Have you ever asked a child to tell you a story?
Something as simple as "What did you do today"....
It begins with some sort of immediate detail, not a broad outline but some specific little aspect that holds significance..."I had to take the pepperonis off the pizza because I don't like them" and then it always expands into some sort of 'what-if' or 'how come' preponderance like "why don't you have a beard like Sam's dad ? You should have a beard, beards are awesome..."
Then the story starts from there but it doesn't go anywhere, it stumbles one detail into the next and each detail goes unconnected and wanders off in a thousand directions, contradictions abound and then out of nowhere the kid quits, only to forget the whole conversation.
(So, honestly, when do you lose interest)?

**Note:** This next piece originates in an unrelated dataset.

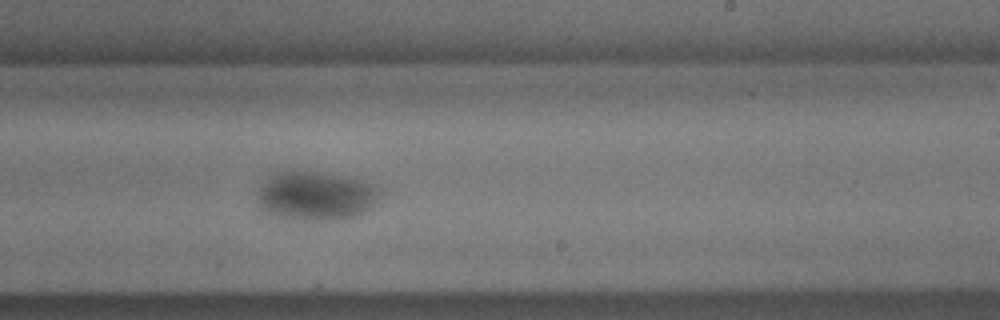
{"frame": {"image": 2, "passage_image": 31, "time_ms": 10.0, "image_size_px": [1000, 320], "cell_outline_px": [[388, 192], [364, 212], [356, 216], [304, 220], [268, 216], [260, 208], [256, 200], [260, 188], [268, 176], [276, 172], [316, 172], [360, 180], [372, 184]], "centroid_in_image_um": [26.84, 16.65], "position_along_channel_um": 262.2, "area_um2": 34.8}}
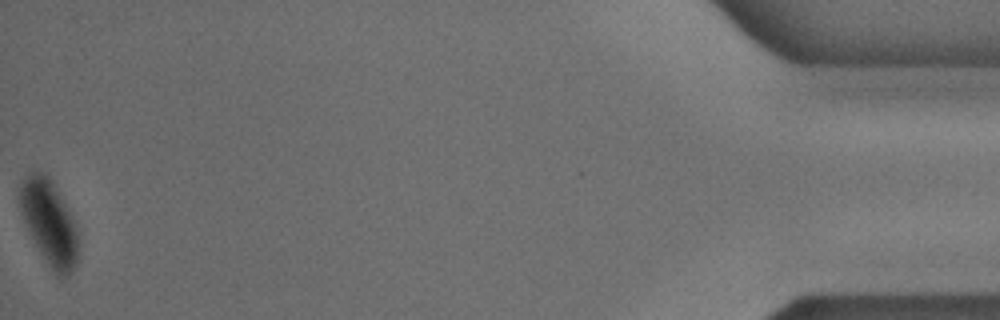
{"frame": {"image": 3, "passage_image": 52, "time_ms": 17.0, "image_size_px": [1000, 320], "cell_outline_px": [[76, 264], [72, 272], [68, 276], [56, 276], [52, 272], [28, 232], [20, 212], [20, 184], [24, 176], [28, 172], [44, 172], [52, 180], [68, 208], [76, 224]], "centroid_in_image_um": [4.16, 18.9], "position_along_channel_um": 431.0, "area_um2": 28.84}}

"I went to Sam's house and then, he has a goldfish...we played lawn darts, you said lawn darts are too dangerous but I didn't hurt myself and Sam's dad has a beard and eats pepperoni pizza after 5:30 why do you eat olives, and then we had to come inside but they have a neighbor with a dog that looks like a wolf and I think it is a wolf can we have a wolf?"
Ever get the feeling that ANXM is like that?
I mean, I got bored writing this post...and nearly forgot why I even started it about half-way through
Bendis is better than this...I'm sure he is. There's this feeling like there are just too many events, too many tie-ins, too much other stuff hooked and dragging his two books. All the 'details' and 'what-ifs' - all too much 'and then, and then, oh and then, guess what, and then..." without any significance or completion...is Bendis just going to walk off when he gets bored and pick up a new set of toys...leaving a mess for somebody else to pick up?
Or, like that kid, will he suddenly say something that is so true...so stunning and real that it'll make all this patient waiting worth it?